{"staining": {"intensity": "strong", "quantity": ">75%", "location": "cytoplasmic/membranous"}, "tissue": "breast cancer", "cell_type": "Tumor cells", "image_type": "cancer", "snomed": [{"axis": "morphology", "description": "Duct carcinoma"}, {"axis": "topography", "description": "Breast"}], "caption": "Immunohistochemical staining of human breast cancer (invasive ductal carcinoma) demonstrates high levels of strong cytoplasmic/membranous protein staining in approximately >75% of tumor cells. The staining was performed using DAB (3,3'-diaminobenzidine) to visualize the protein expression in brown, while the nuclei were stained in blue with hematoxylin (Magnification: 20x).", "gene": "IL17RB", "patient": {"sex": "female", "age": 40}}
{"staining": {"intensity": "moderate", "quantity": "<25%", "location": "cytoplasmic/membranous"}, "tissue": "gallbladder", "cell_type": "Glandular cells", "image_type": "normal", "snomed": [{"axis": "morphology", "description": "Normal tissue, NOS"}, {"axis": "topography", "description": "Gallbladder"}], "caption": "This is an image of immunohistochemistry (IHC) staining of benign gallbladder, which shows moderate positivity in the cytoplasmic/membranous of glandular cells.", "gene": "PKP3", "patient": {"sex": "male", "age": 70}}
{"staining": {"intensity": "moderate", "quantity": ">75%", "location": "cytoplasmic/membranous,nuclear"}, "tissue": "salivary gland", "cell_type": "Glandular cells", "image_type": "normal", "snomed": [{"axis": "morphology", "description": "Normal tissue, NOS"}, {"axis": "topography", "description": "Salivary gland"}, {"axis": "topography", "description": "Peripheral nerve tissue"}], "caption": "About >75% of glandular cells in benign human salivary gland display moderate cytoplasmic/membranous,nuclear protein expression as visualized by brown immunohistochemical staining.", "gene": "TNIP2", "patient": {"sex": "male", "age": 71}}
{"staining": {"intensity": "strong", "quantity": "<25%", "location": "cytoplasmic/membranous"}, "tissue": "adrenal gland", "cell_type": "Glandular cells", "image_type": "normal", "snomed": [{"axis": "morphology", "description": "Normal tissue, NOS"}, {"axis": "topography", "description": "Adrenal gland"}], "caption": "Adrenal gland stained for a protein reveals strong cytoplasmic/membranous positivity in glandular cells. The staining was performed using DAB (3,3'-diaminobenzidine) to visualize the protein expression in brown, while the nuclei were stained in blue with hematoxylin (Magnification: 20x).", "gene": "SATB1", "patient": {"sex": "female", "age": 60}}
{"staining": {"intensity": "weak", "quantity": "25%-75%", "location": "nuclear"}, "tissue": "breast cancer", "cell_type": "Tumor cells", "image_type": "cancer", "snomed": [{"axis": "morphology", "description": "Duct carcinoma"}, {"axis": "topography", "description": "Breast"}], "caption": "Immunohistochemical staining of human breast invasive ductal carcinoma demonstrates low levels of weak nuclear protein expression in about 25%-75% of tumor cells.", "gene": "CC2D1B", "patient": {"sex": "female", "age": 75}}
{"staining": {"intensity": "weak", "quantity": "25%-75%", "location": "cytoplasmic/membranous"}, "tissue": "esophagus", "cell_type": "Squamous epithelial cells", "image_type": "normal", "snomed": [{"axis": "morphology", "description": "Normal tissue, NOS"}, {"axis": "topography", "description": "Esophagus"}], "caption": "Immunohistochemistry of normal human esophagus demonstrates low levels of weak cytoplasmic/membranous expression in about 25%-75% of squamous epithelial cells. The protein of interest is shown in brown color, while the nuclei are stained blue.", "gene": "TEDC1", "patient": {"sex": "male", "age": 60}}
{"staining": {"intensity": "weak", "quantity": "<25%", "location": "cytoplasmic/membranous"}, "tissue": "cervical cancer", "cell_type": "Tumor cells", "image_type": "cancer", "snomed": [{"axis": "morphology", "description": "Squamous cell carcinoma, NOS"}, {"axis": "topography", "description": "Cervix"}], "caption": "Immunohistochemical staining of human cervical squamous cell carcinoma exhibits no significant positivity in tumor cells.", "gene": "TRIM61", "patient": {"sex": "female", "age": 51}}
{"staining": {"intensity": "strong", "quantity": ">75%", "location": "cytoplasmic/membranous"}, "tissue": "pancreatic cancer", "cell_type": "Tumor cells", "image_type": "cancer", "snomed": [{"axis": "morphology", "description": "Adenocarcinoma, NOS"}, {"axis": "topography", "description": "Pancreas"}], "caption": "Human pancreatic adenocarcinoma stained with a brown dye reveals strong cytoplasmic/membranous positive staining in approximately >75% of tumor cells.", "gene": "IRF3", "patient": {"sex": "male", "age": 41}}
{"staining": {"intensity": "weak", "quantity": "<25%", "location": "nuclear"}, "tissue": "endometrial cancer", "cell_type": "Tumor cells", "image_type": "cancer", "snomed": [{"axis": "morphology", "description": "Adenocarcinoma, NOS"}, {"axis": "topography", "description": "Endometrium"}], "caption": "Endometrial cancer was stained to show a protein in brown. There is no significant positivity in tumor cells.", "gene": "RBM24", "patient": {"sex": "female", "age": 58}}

Brief
Show all lines from the listing above in which "strong" appears.

Problem solution
{"staining": {"intensity": "strong", "quantity": ">75%", "location": "cytoplasmic/membranous"}, "tissue": "breast cancer", "cell_type": "Tumor cells", "image_type": "cancer", "snomed": [{"axis": "morphology", "description": "Duct carcinoma"}, {"axis": "topography", "description": "Breast"}], "caption": "Immunohistochemical staining of human breast cancer (invasive ductal carcinoma) demonstrates high levels of strong cytoplasmic/membranous protein staining in approximately >75% of tumor cells. The staining was performed using DAB (3,3'-diaminobenzidine) to visualize the protein expression in brown, while the nuclei were stained in blue with hematoxylin (Magnification: 20x).", "gene": "IL17RB", "patient": {"sex": "female", "age": 40}}
{"staining": {"intensity": "strong", "quantity": "<25%", "location": "cytoplasmic/membranous"}, "tissue": "adrenal gland", "cell_type": "Glandular cells", "image_type": "normal", "snomed": [{"axis": "morphology", "description": "Normal tissue, NOS"}, {"axis": "topography", "description": "Adrenal gland"}], "caption": "Adrenal gland stained for a protein reveals strong cytoplasmic/membranous positivity in glandular cells. The staining was performed using DAB (3,3'-diaminobenzidine) to visualize the protein expression in brown, while the nuclei were stained in blue with hematoxylin (Magnification: 20x).", "gene": "SATB1", "patient": {"sex": "female", "age": 60}}
{"staining": {"intensity": "strong", "quantity": ">75%", "location": "cytoplasmic/membranous"}, "tissue": "pancreatic cancer", "cell_type": "Tumor cells", "image_type": "cancer", "snomed": [{"axis": "morphology", "description": "Adenocarcinoma, NOS"}, {"axis": "topography", "description": "Pancreas"}], "caption": "Human pancreatic adenocarcinoma stained with a brown dye reveals strong cytoplasmic/membranous positive staining in approximately >75% of tumor cells.", "gene": "IRF3", "patient": {"sex": "male", "age": 41}}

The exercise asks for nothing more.